In mhairi/medicalclaims: New Hampshire Health Insurance Claims

knitr::opts_chunk$set(
  collapse = TRUE,
  comment = "#>",
  fig.path = "man/figures/README-",
  out.width = "100%"
)

medicalclaims

A data package with a sample of 100,000 anonymised medical claims New Hampshire’s Comprehensive Health Information System (https://nhchis.com/).

Installation

You can install though GitHub with:

# install.packages("devtools")
devtools::install_github("mhairi/medicalclaims")

Example

Once you've loaded the package, the data is in an object called claims. The data frame has 100,000 rows and 57 variables.

library(medicalclaims)
head(claims)

Here is how you find the procedures with the highest average cost, only counting procedures that have appeared at least 10 times in the data.

library(tidyverse)

claims %>% 
  group_by(cpt_desc) %>%
  summarise(
    avg_cost = mean(total_by_n),
    n = n()
  ) %>% 
  filter(n > 10) %>% 
  arrange(desc(avg_cost)) %>% 
  top_n(10, avg_cost)

If you want to look at how expensive different diagnoses are, then you first need to summarise over imputed_service_key and icd_diag_01_primary.
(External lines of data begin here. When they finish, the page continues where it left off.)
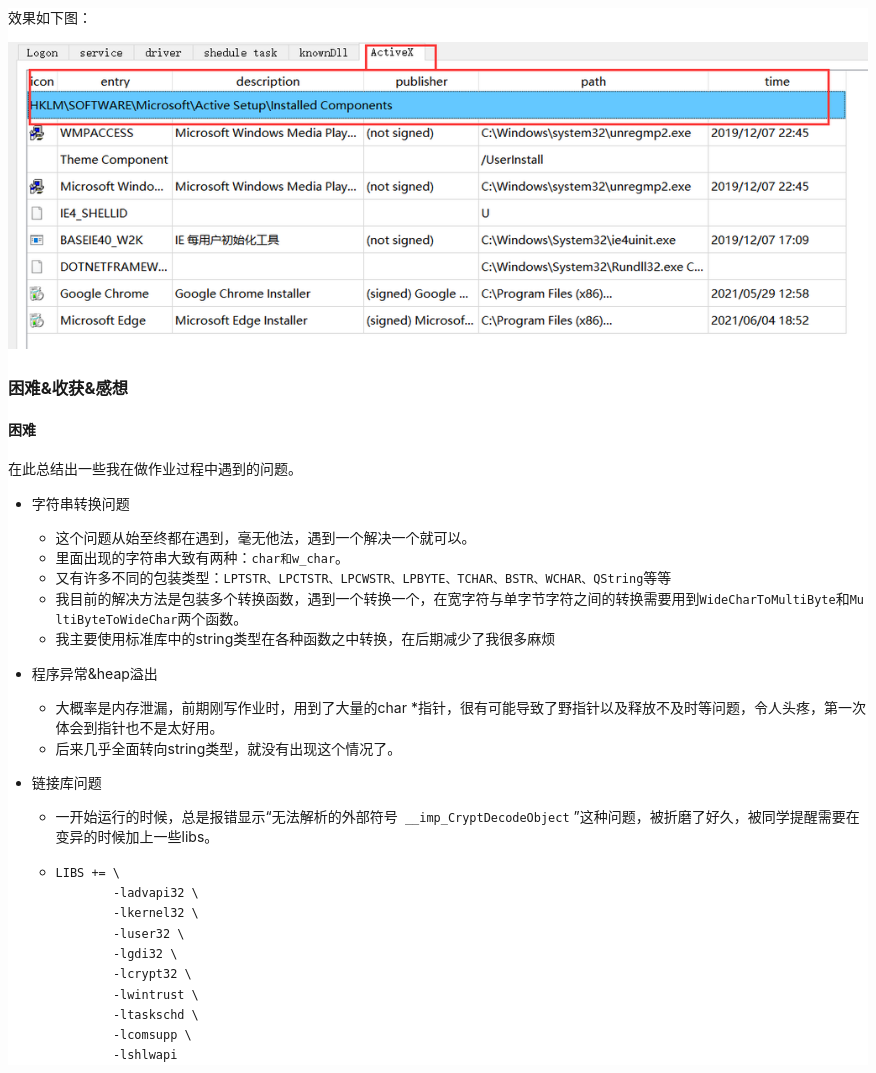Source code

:    效果如下图：

   ![image-20210609150931276](assets/image-20210609150931276.png)

### 困难&收获&感想

#### 困难

在此总结出一些我在做作业过程中遇到的问题。

- 字符串转换问题

  - 这个问题从始至终都在遇到，毫无他法，遇到一个解决一个就可以。
  - 里面出现的字符串大致有两种：`char和w_char`。
  - 又有许多不同的包装类型：`LPTSTR、LPCTSTR、LPCWSTR、LPBYTE、TCHAR、BSTR、WCHAR、QString`等等
  - 我目前的解决方法是包装多个转换函数，遇到一个转换一个，在宽字符与单字节字符之间的转换需要用到`WideCharToMultiByte`和`MultiByteToWideChar`两个函数。
  - 我主要使用标准库中的string类型在各种函数之中转换，在后期减少了我很多麻烦

- 程序异常&heap溢出

  - 大概率是内存泄漏，前期刚写作业时，用到了大量的char *指针，很有可能导致了野指针以及释放不及时等问题，令人头疼，第一次体会到指针也不是太好用。
  - 后来几乎全面转向string类型，就没有出现这个情况了。

- 链接库问题

  - 一开始运行的时候，总是报错显示“无法解析的外部符号` __imp_CryptDecodeObject` ”这种问题，被折磨了好久，被同学提醒需要在变异的时候加上一些libs。

  - ```
    LIBS += \
            -ladvapi32 \
            -lkernel32 \
            -luser32 \
            -lgdi32 \
            -lcrypt32 \
            -lwintrust \
            -ltaskschd \
            -lcomsupp \
            -lshlwapi
    ```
This gives us the total spending for each patient and each diagnosis.

by_individual <- 
claims %>% 
  group_by(new_diag_desc, imputed_service_key) %>% 
  summarise(spending = sum(total))  %>% 
  ungroup

Then we can summarise to find the most expensive diagnoses.

by_individual %>% 
  group_by(new_diag_desc) %>%
  summarise(
    avg_cost = mean(spending),
    n = n()
  ) %>% 
  filter(n > 10) %>% 
  arrange(desc(avg_cost)) %>% 
  top_n(10, avg_cost)